La guerre préventive relève d’une logique différente. Elle consiste à employer la force afin d’empêcher l’émergence future d’une menace potentielle, sans qu’une attaque imminente puisse être démontrée. Dans la majorité des analyses juridiques, ce type d’intervention est considéré comme incompatible avec le droit international, car il ouvre la voie à une justification très large et subjective du recours à la guerre. Dans cette perspective, l’intervention militaire américaine en Irak en 2003 constitue l’exemple le plus souvent cité d’une guerre préventive. Appliquée à la situation actuelle, la logique stratégique qui consiste à neutraliser une menace future plutôt qu’à répondre à une attaque immédiate s’apparente davantage à ce modèle qu’à celui de la légitime défense.
L’histoire diplomatique française offre un précédent intéressant. Lors de la guerre des Six Jours en 1967, le général Charles de Gaulle adopta une position de grande prudence vis-à-vis d’Israël. Considérant que l’État hébreu avait déclenché les hostilités par une attaque initiale, il décida de mettre en place un embargo sur les livraisons d’armes françaises à destination d’Israël. Cette décision marqua une rupture dans la politique française de l’époque, la France ayant auparavant été l’un des principaux partenaires militaires d’Israël.

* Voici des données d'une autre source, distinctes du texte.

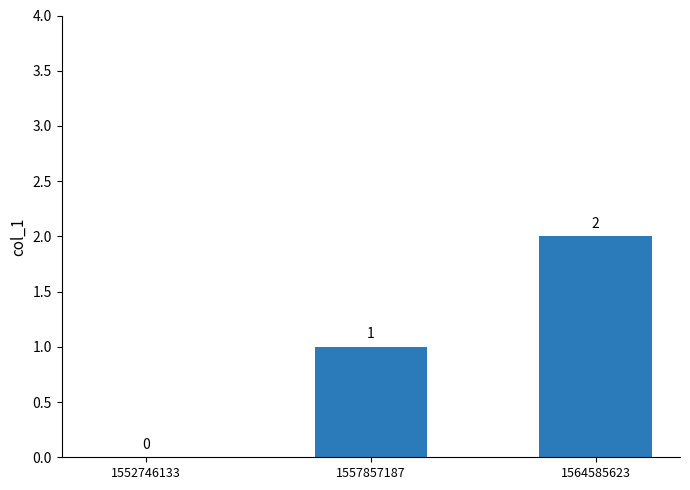

What is the difference between the values at 1552746133 and 1564585623?

2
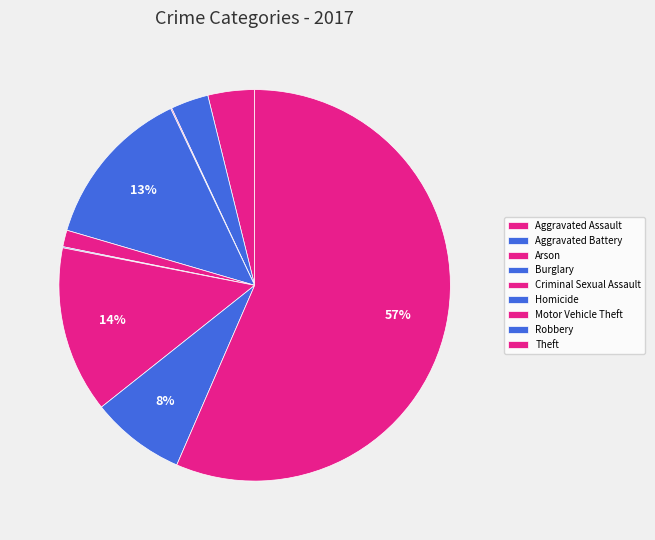

What percentage is NOT represented by Homicide?

99.9%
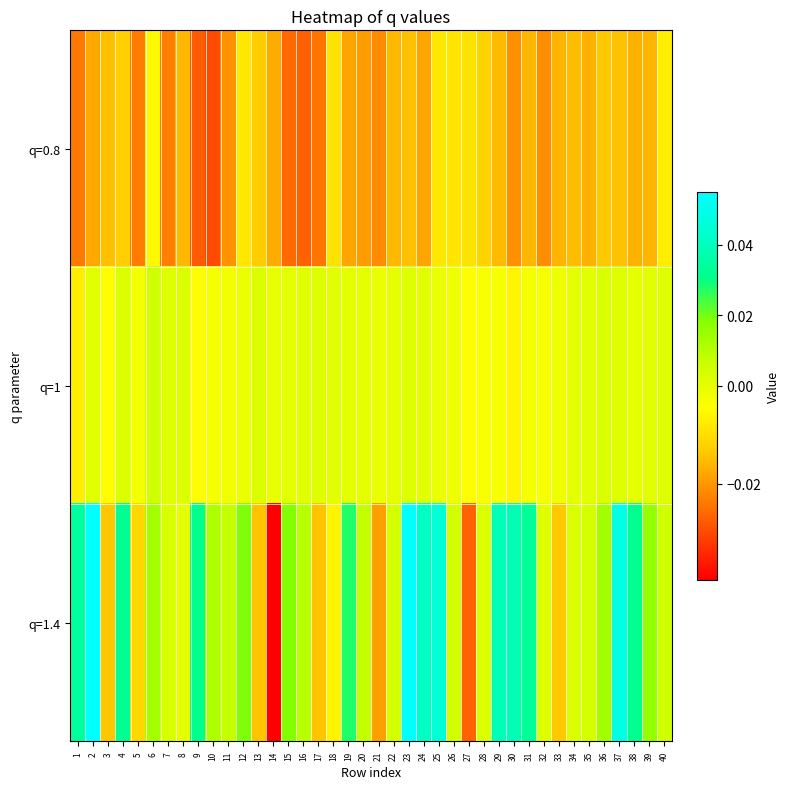

Which category has the highest value across all series?

23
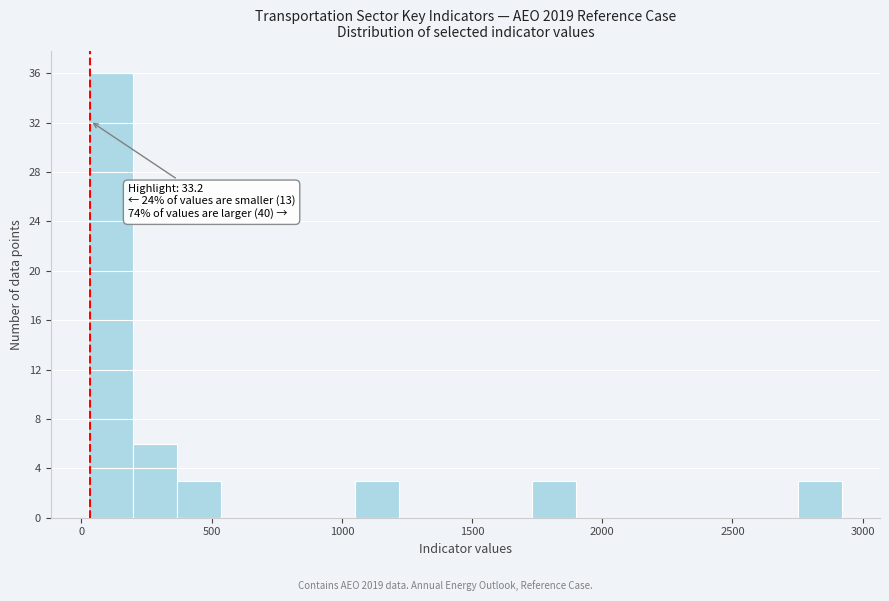

Read against the x-axis, roughly where is the centre of the tallest bar?

100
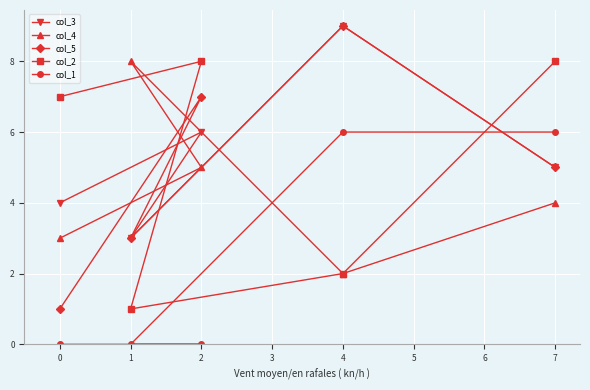

Rank the categories by col_4 value from highest to lowest.

1, 2, 7, 0, 4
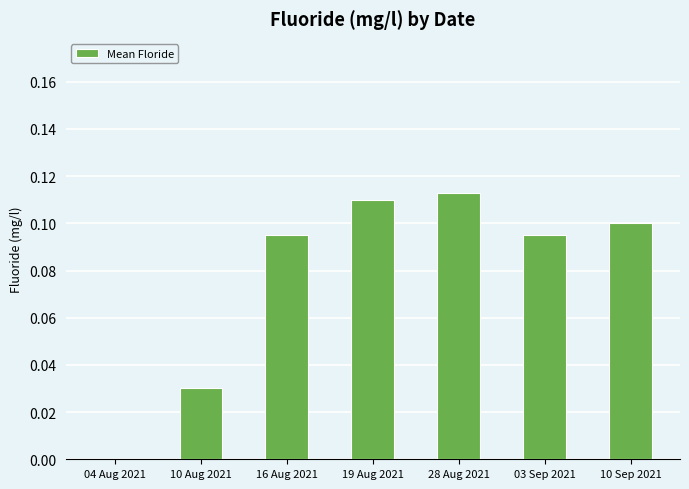

At which label is the value closest to 0?

04 Aug 2021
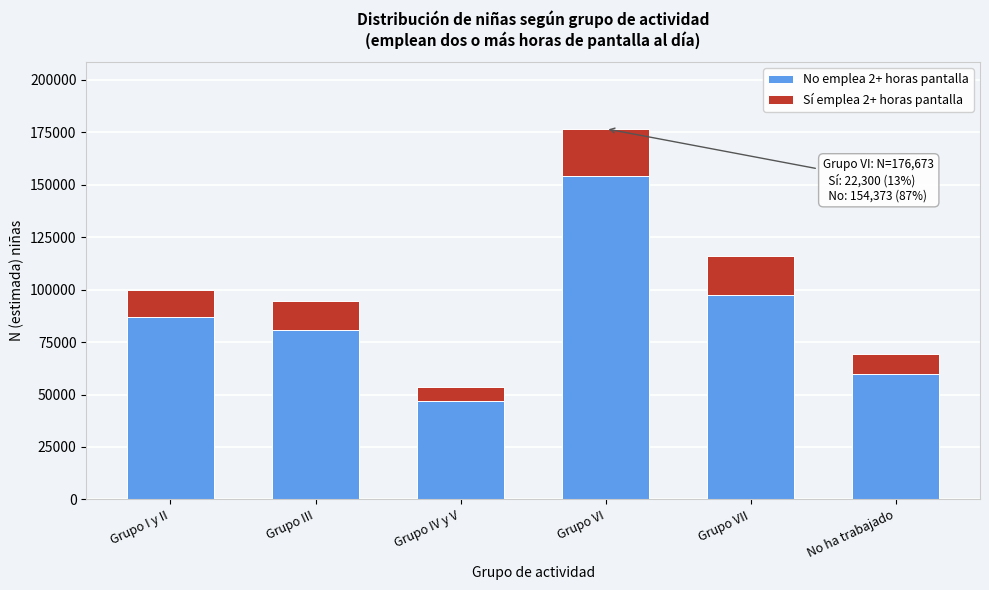

Reading left to right, list the values for the No emplea 2+ horas pantalla series.

87185	80954	46881	154373	97422	59680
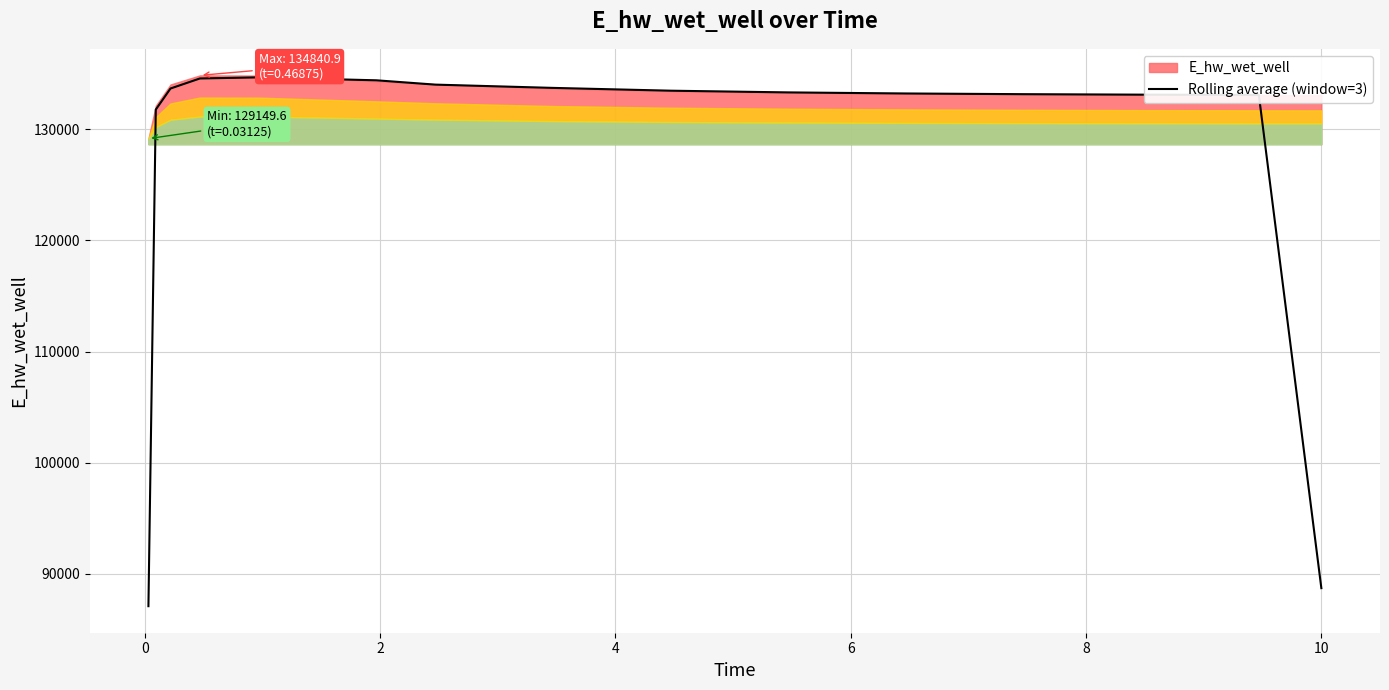

What is the highest value of the Rolling average (window=3) series?

134661.9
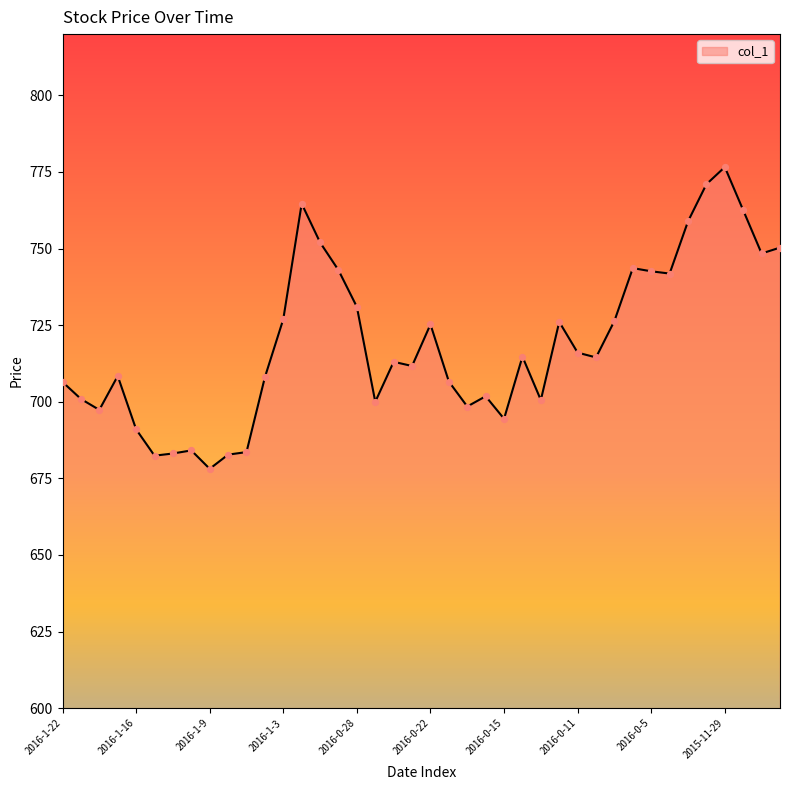

What is the difference between the maximum and minimum values?

98.5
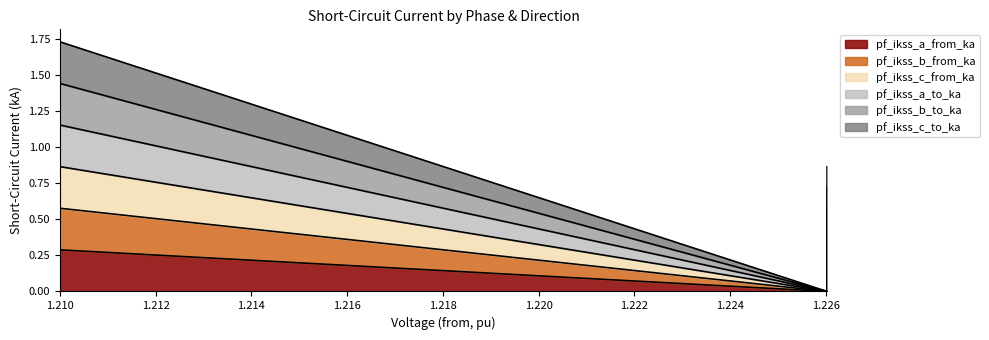

The value of pf_ikss_c_to_ka at Line_1 is 0.0. True or false?

True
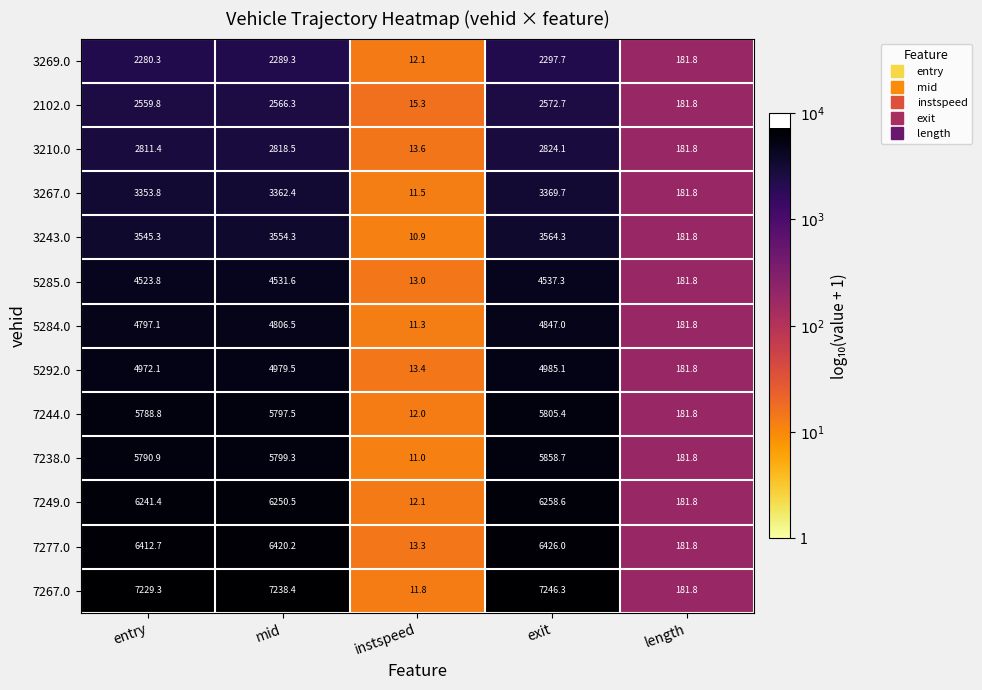

What is the difference between the second highest and second lowest values in the 7244.0 series?

5615.7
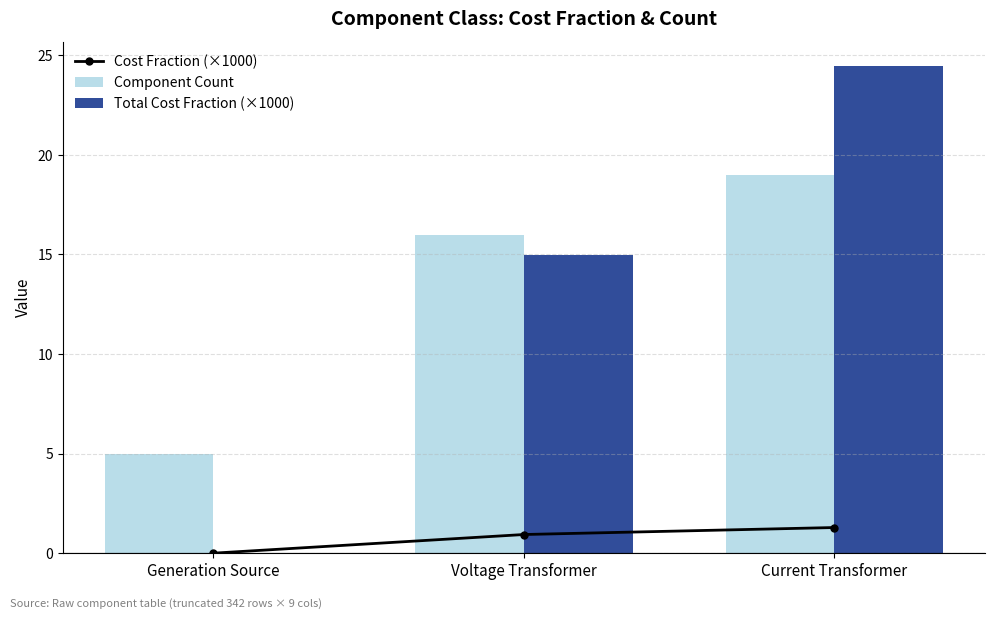

Rank the series at Generation Source from lowest to highest value.

Cost Fraction (×1000), Total Cost Fraction (×1000), Component Count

La posture gaullienne reposait sur une conviction stratégique : une guerre au Moyen-Orient comporte toujours le risque d’un embrasement régional aux conséquences imprévisibles. Dans cette logique, la France devait éviter d’être entraînée dans des dynamiques de confrontation susceptibles d’aggraver les tensions dans une région déjà instable.
Cette prudence revêt aujourd’hui une dimension intérieure. L’exigence d’une politique étrangère raisonnée consiste avant tout à préserver la cohésion nationale, en favorisant l’apaisement, en veillant à ne pas importer sur le territoire français des tensions issues de conflits extérieurs.
La France n’a pas vocation à devenir le prolongement des rivalités du Moyen-Orient. Au contraire, son rôle peut être de promouvoir une diplomatie d’équilibre fondée sur le dialogue et la reconnaissance mutuelle. Entretenir des relations en bonne intelligence avec les États, même lorsque leurs systèmes politiques, leurs valeurs culturelles ou leurs références religieuses diffèrent des nôtres, constitue une condition essentielle de la stabilité internationale.
Cette approche correspond à une tradition diplomatique ancienne : reconnaître les États avant de juger les régimes. Pour le général de Gaulle, la politique étrangère devait d’abord prendre acte de la réalité des nations et de leurs intérêts, indépendamment de la nature des gouvernements en place. Une telle vision place la stabilité internationale et le respect des souverainetés au cœur de l’action diplomatique.
Dans un monde marqué par la multiplication des crises, replacer l’humanité et la coexistence pacifique au premier plan demeure sans doute l’un des principes les plus solides de la politique internationale. La prudence, le respect du droit et la recherche de l’équilibre entre les nations restent les conditions d’une paix durable.
Dans cet esprit, Debout la France reste ferme sur le respect du droit international, car sans ce cadre juridique, c’est la porte ouverte à toutes les exactions.